Scripts above are good, but they are rigid. They deploy always all databases and use only Dev publish profile. We can easily change it and get in that way a tool which can be used to deploy databases in our CI/CD pipeline. To add these parameters we need to slightly modify our code.

let publish env (projectDirectoryPair:string * string) =
    let project, projectName = projectDirectoryPair
    MSBuild.runRelease  (fun p ->
        { p with Properties = [ ("DeployOnBuild", "true"); ("SqlPublishProfilePath","./Profiles/" + env + ".publish.xml") ] } ) (buildDir + projectName + "/") "Publish" (Seq.singleton project)
       |> Trace.logItems "DbBuild-Output: "

// Targets

Target.create "BuildDb" (fun _ -> 

    let db = Fake.Core.Environment.environVarOrDefault "db" "*"

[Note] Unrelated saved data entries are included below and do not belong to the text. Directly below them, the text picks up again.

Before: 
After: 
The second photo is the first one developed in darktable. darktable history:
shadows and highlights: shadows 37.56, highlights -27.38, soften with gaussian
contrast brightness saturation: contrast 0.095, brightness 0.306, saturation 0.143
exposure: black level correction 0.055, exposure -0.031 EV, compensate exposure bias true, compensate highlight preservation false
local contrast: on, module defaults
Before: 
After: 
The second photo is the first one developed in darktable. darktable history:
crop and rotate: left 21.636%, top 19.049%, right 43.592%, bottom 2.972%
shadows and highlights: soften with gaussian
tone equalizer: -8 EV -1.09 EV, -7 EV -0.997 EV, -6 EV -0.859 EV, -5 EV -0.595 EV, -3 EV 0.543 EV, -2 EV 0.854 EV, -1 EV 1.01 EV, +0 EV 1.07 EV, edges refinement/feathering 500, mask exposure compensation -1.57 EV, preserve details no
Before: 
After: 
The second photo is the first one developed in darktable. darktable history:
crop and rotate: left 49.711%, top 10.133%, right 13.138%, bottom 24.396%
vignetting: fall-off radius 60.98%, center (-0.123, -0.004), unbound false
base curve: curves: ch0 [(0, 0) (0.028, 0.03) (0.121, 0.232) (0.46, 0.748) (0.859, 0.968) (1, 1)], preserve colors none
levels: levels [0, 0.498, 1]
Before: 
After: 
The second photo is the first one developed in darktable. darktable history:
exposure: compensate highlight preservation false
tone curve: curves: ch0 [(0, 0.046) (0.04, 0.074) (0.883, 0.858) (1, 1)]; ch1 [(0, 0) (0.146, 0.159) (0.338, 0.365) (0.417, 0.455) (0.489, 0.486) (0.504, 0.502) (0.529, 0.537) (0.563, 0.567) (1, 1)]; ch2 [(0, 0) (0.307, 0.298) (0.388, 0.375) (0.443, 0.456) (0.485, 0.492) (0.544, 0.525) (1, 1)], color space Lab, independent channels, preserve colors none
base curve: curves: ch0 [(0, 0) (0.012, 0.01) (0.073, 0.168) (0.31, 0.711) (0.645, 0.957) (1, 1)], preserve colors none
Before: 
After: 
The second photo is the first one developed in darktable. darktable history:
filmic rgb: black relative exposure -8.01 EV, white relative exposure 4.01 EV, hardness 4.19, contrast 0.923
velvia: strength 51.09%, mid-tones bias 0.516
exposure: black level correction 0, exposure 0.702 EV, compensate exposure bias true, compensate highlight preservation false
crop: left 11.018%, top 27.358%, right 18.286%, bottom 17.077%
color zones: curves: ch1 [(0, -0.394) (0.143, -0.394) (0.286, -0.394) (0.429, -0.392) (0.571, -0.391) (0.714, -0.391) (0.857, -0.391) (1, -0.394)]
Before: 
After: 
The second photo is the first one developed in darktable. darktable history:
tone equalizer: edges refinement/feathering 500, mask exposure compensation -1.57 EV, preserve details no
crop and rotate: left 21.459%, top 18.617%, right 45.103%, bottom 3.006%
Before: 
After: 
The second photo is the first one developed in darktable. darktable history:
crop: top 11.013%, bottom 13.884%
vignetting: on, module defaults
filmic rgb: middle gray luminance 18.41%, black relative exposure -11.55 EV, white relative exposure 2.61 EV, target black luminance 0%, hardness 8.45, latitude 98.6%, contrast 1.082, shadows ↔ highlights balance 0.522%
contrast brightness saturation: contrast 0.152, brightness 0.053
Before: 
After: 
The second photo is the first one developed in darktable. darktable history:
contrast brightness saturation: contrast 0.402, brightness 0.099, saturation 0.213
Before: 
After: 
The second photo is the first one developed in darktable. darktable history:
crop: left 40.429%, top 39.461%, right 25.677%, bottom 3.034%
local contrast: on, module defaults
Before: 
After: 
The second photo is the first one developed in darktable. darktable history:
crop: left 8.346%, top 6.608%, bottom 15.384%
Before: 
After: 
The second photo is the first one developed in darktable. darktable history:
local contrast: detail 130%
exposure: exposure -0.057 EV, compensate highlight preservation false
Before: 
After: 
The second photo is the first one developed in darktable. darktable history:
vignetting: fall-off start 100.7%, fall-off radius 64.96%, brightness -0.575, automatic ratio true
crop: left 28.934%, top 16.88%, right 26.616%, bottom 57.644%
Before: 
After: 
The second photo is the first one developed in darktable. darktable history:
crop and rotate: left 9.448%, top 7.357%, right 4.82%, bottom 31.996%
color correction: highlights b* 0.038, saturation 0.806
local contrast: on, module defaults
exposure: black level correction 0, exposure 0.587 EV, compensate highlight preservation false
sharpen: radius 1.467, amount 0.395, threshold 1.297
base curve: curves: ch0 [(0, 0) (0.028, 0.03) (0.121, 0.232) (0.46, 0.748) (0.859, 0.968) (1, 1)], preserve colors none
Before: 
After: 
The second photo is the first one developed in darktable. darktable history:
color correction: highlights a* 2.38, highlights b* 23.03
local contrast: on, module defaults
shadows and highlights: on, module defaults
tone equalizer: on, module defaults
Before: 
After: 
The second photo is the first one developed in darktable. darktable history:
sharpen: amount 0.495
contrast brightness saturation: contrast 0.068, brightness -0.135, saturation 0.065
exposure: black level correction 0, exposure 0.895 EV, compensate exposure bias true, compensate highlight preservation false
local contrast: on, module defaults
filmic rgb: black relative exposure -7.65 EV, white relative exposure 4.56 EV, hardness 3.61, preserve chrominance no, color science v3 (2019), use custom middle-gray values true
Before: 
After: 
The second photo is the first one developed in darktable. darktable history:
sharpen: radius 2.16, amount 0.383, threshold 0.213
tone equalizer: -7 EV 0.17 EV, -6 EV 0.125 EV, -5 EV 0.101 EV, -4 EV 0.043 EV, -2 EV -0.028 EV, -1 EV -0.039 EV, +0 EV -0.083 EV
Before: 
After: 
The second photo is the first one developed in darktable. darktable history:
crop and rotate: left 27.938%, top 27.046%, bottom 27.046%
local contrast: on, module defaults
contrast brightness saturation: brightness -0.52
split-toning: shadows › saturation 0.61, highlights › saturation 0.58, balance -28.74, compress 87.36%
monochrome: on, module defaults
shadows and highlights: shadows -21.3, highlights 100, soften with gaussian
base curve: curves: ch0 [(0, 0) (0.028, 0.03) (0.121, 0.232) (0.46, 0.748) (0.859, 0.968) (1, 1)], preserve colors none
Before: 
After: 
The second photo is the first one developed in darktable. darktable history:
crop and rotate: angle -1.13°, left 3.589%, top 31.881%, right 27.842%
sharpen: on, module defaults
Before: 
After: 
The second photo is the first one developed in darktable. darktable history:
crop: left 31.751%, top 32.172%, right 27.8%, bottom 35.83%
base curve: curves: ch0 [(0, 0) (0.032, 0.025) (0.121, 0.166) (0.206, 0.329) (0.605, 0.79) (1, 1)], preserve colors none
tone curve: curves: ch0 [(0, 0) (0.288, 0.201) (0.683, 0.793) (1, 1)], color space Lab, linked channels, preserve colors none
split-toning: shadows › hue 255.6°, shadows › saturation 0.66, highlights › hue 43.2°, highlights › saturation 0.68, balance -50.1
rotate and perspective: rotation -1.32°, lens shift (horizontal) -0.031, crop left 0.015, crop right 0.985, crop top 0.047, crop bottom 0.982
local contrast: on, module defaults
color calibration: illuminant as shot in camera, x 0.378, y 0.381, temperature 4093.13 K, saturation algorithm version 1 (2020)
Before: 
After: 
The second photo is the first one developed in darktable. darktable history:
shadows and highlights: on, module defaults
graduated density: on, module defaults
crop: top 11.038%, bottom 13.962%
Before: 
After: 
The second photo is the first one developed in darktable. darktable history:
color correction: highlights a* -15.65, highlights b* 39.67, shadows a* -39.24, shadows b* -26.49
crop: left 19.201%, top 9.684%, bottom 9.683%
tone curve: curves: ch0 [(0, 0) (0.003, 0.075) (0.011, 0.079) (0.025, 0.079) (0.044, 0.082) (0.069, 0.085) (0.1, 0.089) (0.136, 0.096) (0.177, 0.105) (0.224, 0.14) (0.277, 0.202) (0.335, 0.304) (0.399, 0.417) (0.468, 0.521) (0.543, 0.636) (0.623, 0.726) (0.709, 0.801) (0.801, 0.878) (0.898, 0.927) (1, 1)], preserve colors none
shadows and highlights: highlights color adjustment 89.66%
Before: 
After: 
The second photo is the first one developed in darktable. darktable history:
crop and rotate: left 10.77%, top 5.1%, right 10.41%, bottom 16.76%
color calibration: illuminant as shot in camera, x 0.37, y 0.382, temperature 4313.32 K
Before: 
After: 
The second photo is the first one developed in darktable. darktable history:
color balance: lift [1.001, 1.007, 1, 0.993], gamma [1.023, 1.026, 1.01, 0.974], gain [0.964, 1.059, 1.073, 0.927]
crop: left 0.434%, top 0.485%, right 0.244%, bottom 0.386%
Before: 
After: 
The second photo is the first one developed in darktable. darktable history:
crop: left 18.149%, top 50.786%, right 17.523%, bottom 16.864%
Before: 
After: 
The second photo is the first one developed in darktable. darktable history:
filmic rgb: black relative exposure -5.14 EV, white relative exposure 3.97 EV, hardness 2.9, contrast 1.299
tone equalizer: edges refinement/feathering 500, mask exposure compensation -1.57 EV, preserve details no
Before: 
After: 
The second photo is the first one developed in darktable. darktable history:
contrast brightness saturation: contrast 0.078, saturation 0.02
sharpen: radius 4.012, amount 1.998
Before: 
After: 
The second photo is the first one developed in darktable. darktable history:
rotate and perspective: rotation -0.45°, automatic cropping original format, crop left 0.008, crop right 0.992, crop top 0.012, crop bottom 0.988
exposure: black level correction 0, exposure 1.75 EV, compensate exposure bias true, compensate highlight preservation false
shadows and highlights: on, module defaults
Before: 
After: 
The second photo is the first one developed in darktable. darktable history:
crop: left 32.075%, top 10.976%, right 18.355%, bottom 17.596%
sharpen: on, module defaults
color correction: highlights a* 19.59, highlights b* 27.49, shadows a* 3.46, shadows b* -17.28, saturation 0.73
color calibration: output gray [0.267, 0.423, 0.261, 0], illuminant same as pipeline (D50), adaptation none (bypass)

    !! (sprintf "**/%s.sqlproj" db)
    |> Seq.map (fun x -> (x, getProjectName x))
    |> Seq.iter build
)

Target.create "DeployDb" (fun _ -> 

    let env = Fake.Core.Environment.environVarOrDefault "env" "Dev"
    let db = Fake.Core.Environment.environVarOrDefault "db" "*"

    !! (sprintf "**/%s.sqlproj" db)
    |> Seq.map (fun x -> (x, getProjectName x))
    |> Seq.iter (publish env)
)

Now if we want to deploy using Test publish profile we need to run:

fake build -e env=Test

and if we want to deploy only FsharpAdventureWorks database:

fake build -e db=FsharpAdventureWorks

and in case when we want to deploy FsharpAdventureWorks database using Test profile:

fake build -e db=FsharpAdventureWorks -e env=Test

To achieve that I made only small changes in code. We only read parameters given in command line and pass them to functions to properly execute targets. This shows, how powerful FAKE can be. The code is really expressive and easy to reason about. Another benefit is having the same approach on DEV and other environments. Having such consistency we can faster catch any potential deployment issue.

Clean target

As our last modification fo this script I want to add a clean step to clear build directory before main targets are executed.

Target.create "Clean" (fun _ ->
    Shell.cleanDir buildDir
)

"Clean"
    ==> "BuildDb"
    ==> "DeployDb"

// start build
Target.runOrDefault "DeployDb"

The whole code you can find here.

Summary

In my opinion, FAKE is a really good tool and with plenty of options which we can use to reach our goal. And even if there is sth what doesn’t work as it should be it is open source and community there is more than friendly. I hope that soon and I will do my contribution to the community.

This post is part of F# Advent Calendar 2019. Thanks to Sergey Tihon for running that event.